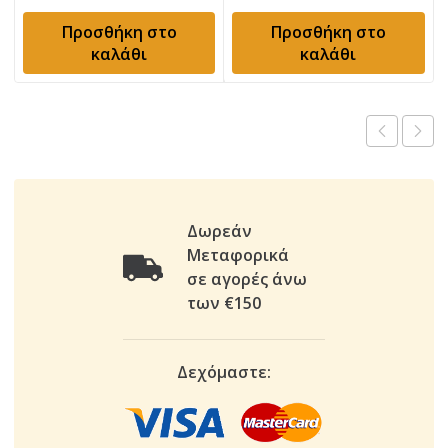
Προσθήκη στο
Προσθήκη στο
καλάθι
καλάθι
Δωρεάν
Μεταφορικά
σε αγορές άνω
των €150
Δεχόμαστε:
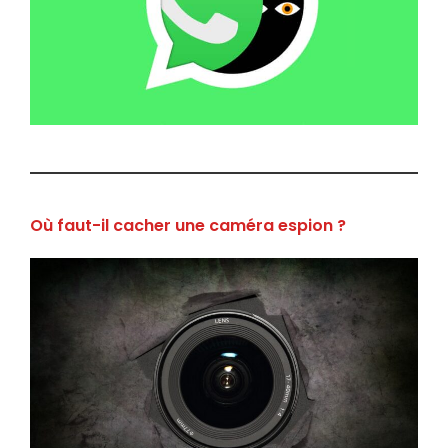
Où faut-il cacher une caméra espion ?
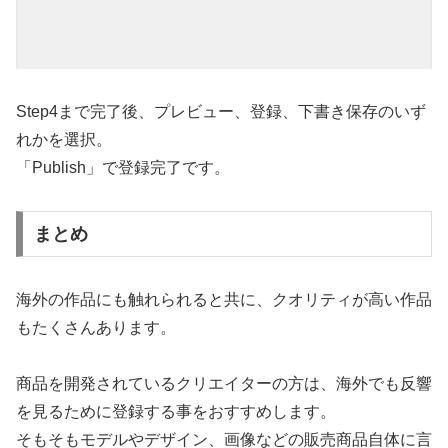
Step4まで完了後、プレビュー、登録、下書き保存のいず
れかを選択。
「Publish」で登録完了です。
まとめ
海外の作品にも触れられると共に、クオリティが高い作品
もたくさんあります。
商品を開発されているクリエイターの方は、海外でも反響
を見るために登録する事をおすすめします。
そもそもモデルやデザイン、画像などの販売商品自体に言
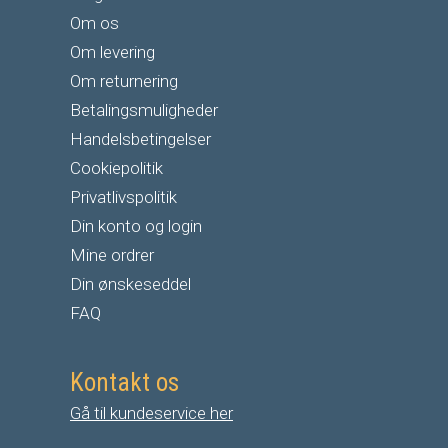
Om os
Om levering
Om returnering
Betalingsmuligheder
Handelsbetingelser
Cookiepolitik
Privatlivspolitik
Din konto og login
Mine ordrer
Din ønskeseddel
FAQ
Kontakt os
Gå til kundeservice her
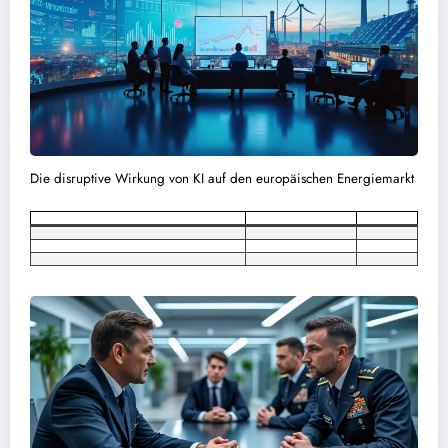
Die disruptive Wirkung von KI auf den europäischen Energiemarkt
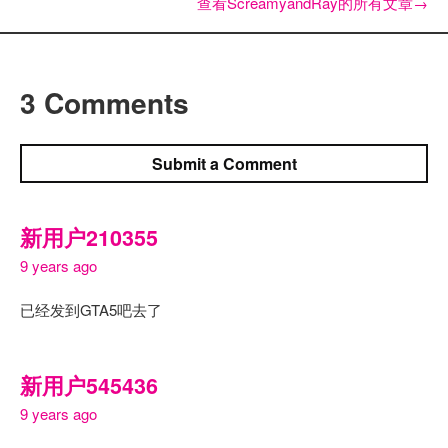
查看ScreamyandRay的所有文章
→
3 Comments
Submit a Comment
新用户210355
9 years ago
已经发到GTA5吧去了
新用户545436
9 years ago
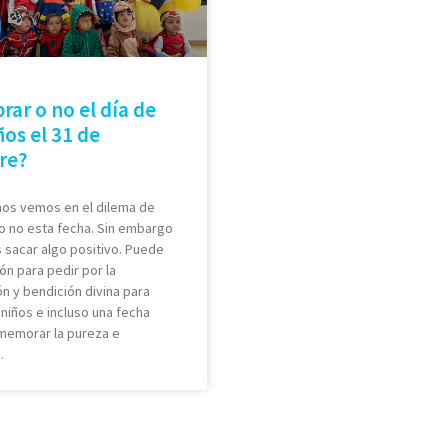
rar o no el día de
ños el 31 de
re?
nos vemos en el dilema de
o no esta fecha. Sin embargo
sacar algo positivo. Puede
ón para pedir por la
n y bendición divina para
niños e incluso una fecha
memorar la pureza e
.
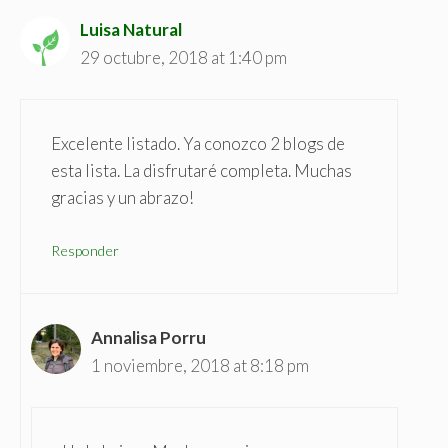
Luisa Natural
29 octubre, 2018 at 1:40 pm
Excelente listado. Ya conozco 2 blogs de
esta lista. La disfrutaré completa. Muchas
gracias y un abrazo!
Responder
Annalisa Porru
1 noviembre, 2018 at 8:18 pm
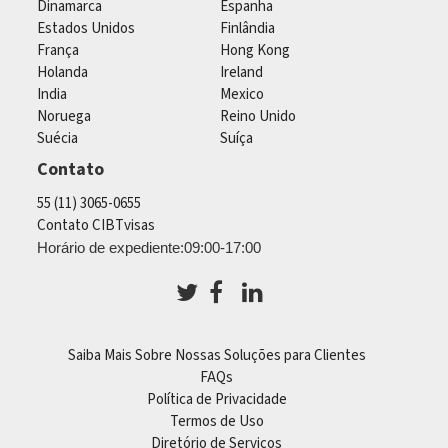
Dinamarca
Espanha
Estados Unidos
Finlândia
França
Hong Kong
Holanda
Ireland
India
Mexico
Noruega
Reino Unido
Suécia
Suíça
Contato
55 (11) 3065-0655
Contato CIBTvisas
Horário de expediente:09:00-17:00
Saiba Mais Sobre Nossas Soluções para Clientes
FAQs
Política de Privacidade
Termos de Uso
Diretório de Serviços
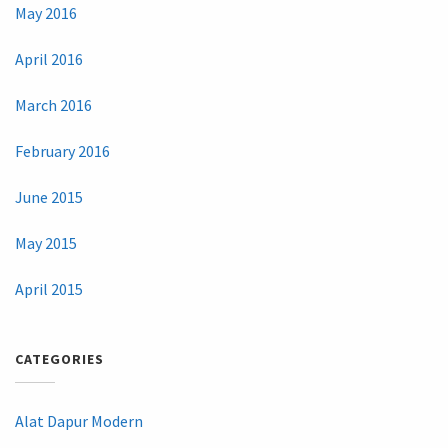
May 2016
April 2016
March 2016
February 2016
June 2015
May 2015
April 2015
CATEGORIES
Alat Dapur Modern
========================
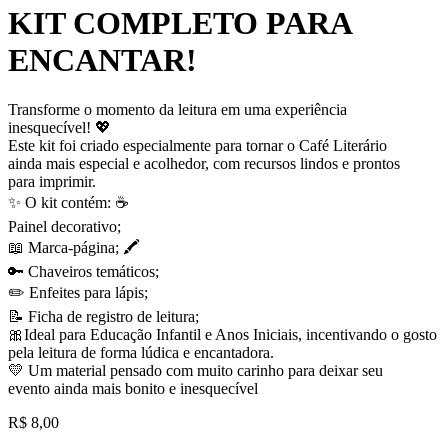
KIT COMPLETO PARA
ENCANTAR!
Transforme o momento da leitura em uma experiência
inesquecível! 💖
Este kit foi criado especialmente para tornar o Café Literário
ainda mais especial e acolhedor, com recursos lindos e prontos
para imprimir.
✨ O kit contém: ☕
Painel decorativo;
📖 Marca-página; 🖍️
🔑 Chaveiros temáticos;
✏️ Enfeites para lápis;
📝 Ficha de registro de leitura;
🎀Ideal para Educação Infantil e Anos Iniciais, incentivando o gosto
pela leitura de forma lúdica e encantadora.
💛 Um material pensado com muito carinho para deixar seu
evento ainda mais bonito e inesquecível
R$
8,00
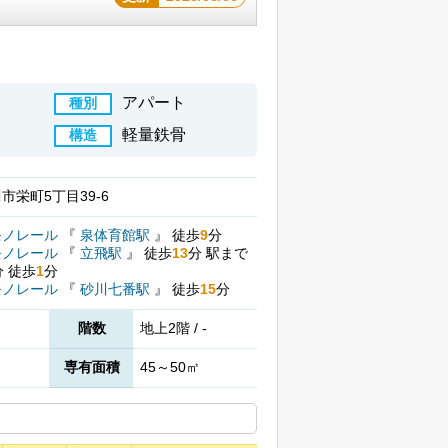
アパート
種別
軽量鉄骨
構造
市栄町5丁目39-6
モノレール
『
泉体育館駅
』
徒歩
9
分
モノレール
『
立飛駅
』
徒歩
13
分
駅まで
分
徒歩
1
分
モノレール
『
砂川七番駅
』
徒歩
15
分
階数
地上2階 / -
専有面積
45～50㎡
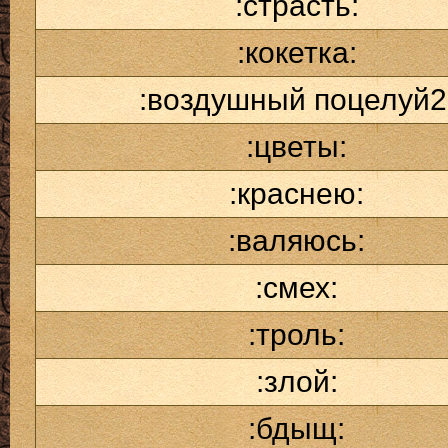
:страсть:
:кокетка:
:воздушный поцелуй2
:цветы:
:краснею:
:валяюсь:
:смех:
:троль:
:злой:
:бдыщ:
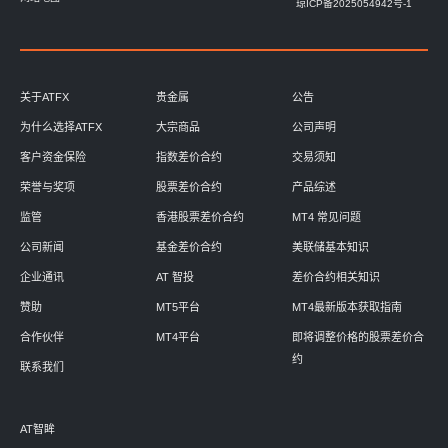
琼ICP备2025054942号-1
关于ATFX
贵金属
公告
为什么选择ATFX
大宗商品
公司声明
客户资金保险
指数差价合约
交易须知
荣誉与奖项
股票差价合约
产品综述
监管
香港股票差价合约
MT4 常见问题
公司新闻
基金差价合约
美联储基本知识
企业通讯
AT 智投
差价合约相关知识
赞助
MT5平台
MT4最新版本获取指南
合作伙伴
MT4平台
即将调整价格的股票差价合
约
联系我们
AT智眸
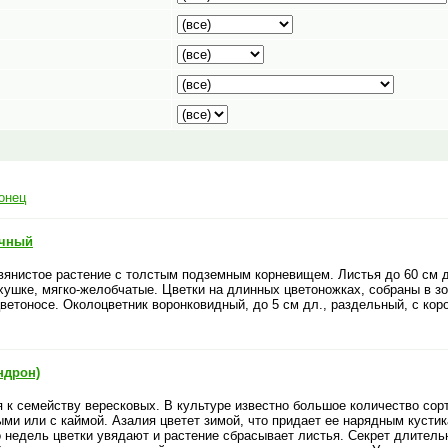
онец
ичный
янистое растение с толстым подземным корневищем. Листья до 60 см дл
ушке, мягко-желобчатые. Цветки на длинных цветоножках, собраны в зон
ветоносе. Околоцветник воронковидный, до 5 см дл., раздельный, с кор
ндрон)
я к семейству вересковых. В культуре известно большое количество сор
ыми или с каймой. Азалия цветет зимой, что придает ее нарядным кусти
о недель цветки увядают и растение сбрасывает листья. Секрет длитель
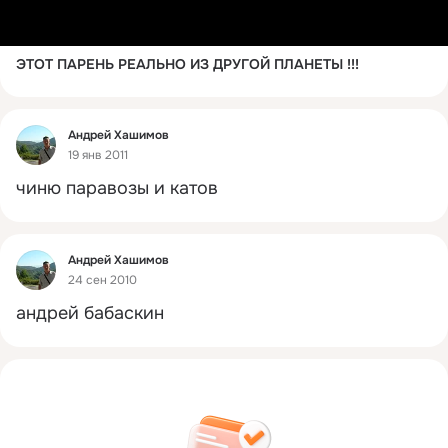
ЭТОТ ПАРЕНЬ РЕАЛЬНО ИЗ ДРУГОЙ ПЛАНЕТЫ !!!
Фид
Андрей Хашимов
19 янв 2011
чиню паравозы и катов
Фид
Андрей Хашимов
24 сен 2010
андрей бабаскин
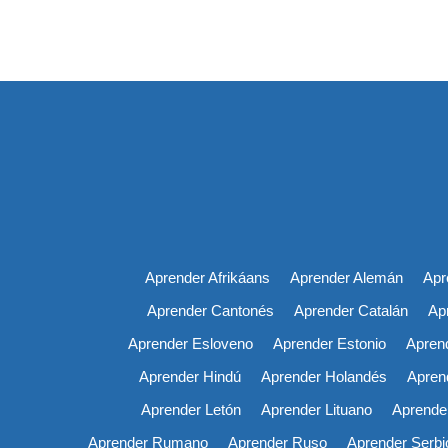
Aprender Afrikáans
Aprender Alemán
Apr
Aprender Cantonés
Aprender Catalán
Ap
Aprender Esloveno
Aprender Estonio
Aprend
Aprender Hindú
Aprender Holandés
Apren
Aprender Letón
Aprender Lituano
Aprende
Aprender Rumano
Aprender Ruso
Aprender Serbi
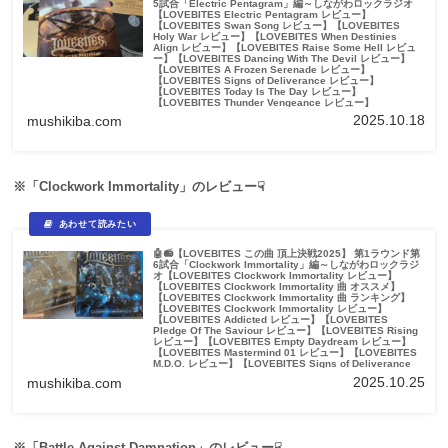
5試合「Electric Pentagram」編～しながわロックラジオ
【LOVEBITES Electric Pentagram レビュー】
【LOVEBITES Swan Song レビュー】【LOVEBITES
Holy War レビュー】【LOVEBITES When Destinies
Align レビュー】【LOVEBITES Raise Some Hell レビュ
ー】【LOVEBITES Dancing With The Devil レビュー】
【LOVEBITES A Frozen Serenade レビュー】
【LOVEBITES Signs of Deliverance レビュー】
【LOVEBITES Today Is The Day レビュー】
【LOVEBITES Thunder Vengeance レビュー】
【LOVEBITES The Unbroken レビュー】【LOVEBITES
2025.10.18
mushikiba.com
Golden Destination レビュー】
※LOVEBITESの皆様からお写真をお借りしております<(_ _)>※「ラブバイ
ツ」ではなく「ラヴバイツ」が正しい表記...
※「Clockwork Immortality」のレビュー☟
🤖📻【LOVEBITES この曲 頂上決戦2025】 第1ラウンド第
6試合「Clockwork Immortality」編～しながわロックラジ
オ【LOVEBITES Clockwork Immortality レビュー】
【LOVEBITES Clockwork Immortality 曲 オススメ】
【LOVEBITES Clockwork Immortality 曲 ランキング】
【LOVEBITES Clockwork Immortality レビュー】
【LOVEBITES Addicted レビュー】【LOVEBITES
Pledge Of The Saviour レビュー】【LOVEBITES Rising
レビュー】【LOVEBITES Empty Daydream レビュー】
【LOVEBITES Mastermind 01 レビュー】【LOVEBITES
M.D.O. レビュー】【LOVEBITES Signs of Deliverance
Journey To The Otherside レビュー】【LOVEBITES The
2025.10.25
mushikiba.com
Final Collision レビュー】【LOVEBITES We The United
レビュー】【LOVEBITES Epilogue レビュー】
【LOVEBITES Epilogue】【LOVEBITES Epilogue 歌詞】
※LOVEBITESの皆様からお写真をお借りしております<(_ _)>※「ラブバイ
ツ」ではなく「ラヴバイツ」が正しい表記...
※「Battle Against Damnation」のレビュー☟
========================
Your goal> Please edit the data from the line with "Où faut-il cacher une caméra espion ?" to the line with "1 noviembre, 2018 at 8:18 pm", both included, swapping "listado" for "artículo" and keeping everything else the same. Return only those lines, and omit the pictures.

Task output>
Où faut-il cacher une caméra espion ?
Step4まで完了後、プレビュー、登録、下書き保存のいず
れかを選択。
「Publish」で登録完了です。
まとめ
海外の作品にも触れられると共に、クオリティが高い作品
もたくさんあります。
商品を開発されているクリエイターの方は、海外でも反響
を見るために登録する事をおすすめします。
そもそもモデルやデザイン、画像などの販売商品自体に言
Om os
Om levering
Om returnering
Betalingsmuligheder
Handelsbetingelser
Cookiepolitik
Privatlivspolitik
Din konto og login
Mine ordrer
Din ønskeseddel
FAQ
Kontakt os
Gå til kundeservice her
Die disruptive Wirkung von KI auf den europäischen Energiemarkt
查看ScreamyandRay的所有文章
→
3 Comments
Submit a Comment
新用户210355
9 years ago
已经发到GTA5吧去了
新用户545436
9 years ago
rar o no el día de
ños el 31 de
re?
nos vemos en el dilema de
o no esta fecha. Sin embargo
sacar algo positivo. Puede
ón para pedir por la
n y bendición divina para
niños e incluso una fecha
memorar la pureza e
.
Luisa Natural
29 octubre, 2018 at 1:40 pm
Excelente artículo. Ya conozco 2 blogs de
esta lista. La disfrutaré completa. Muchas
gracias y un abrazo!
Responder
Annalisa Porru
1 noviembre, 2018 at 8:18 pm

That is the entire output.